Interactions with other drugs are an important consideration when prescribing Tivozanib. Concomitant use of strong CYP3A4 inhibitors, such as ketoconazole and itraconazole, can increase Tivozanib plasma concentrations, potentially heightening the risk of toxicity. Conversely, strong CYP3A4 inducers like rifampin and phenytoin can decrease Tivozanib plasma levels, potentially reducing its efficacy. Therefore, it may be necessary to adjust the Tivozanib dose when taken alongside these medications.

Moreover, as Tivozanib can affect blood pressure, combining it with other antihypertensive drugs requires careful monitoring to avoid compounded hypotensive effects. Nonsteroidal anti-inflammatory drugs (NSAIDs) should also be used cautiously, as they can affect kidney function, which could be further compromised by Tivozanib.

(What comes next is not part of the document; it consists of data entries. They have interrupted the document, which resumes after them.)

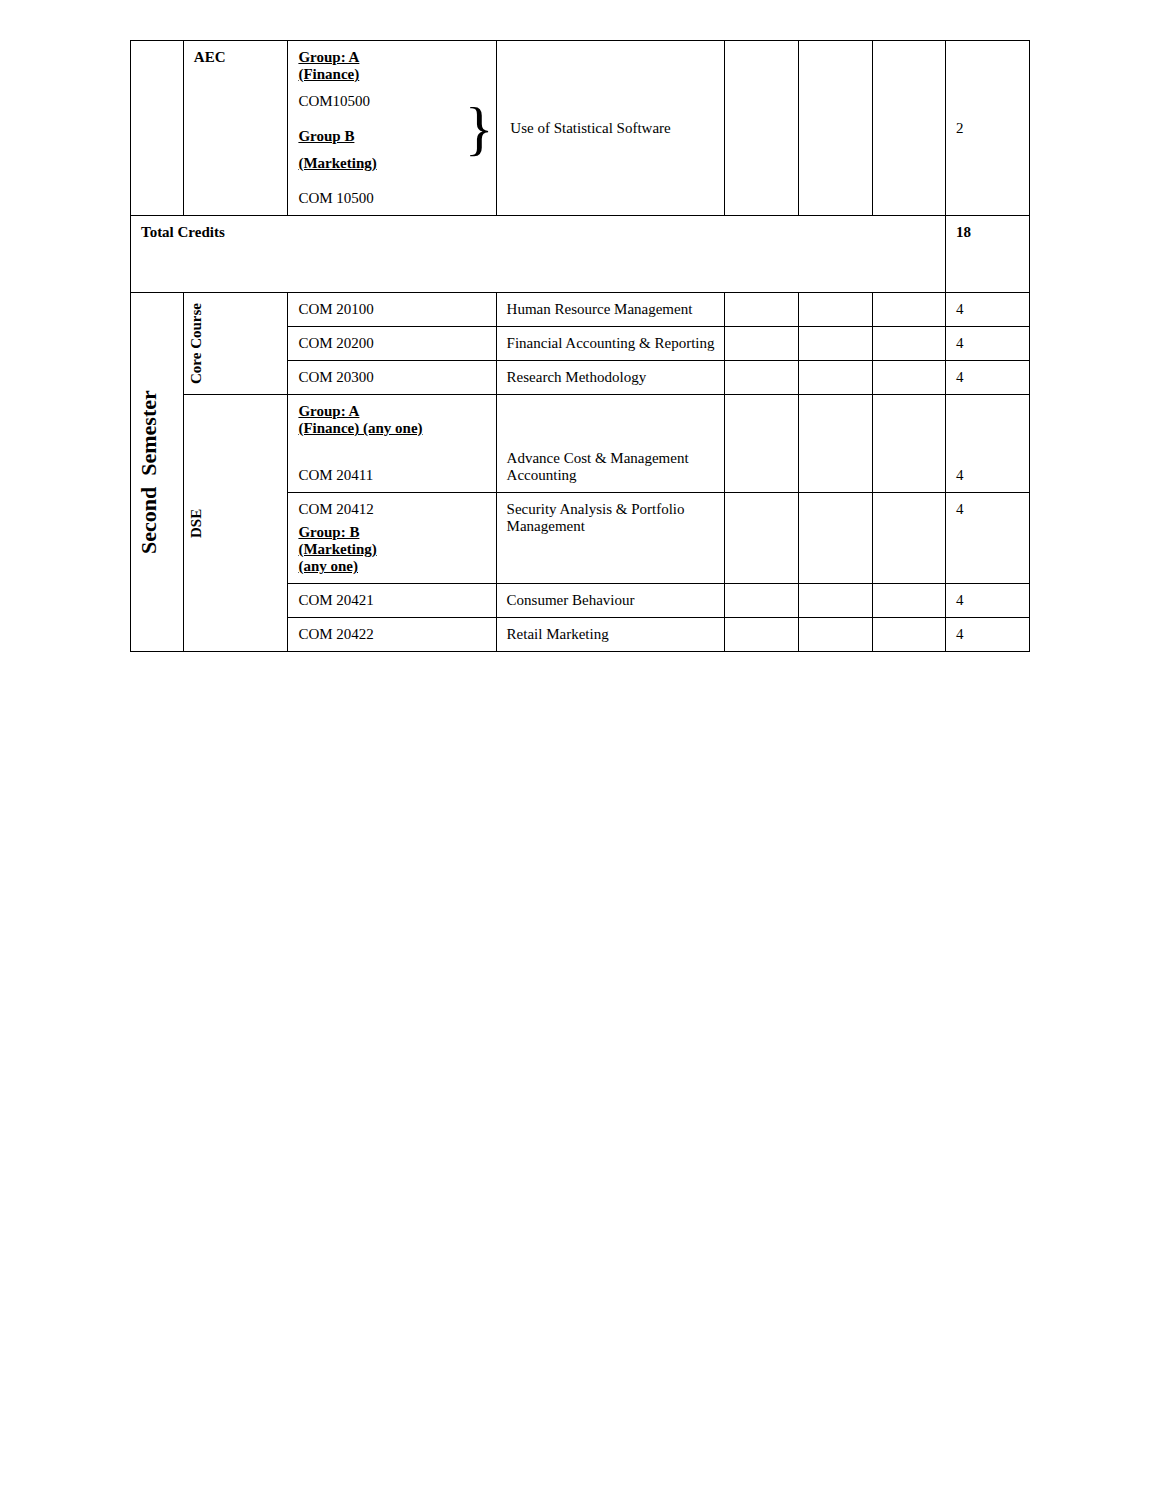| | AEC | Group: A (Finance) COM10500 Group B (Marketing) COM 10500 } | Use of Statistical Software | | | | 2 |
| Total Credits | 18 |
| Second Semester | Core Course | COM 20100 | Human Resource Management | | | | 4 |
| COM 20200 | Financial Accounting & Reporting | | | | 4 |
| COM 20300 | Research Methodology | | | | 4 |
| DSE | Group: A (Finance) (any one) COM 20411 | Advance Cost & Management Accounting | | | | 4 |
| COM 20412 Group: B (Marketing) (any one) | Security Analysis & Portfolio Management | | | | 4 |
| COM 20421 | Consumer Behaviour | | | | 4 |
| COM 20422 | Retail Marketing | | | | 4 |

In summary, Tivozanib represents a significant advancement in the treatment of advanced renal cell carcinoma, with ongoing research suggesting its potential use in other cancers. Its highly selective inhibition of VEGF receptors marks it as a potent anti-angiogenic agent with a relatively manageable side effect profile. However, careful consideration of drug interactions and contraindications is essential to optimize treatment outcomes and ensure patient safety. As research continues, the therapeutic landscape for Tivozanib is likely to expand, offering new hope for patients with various types of cancer.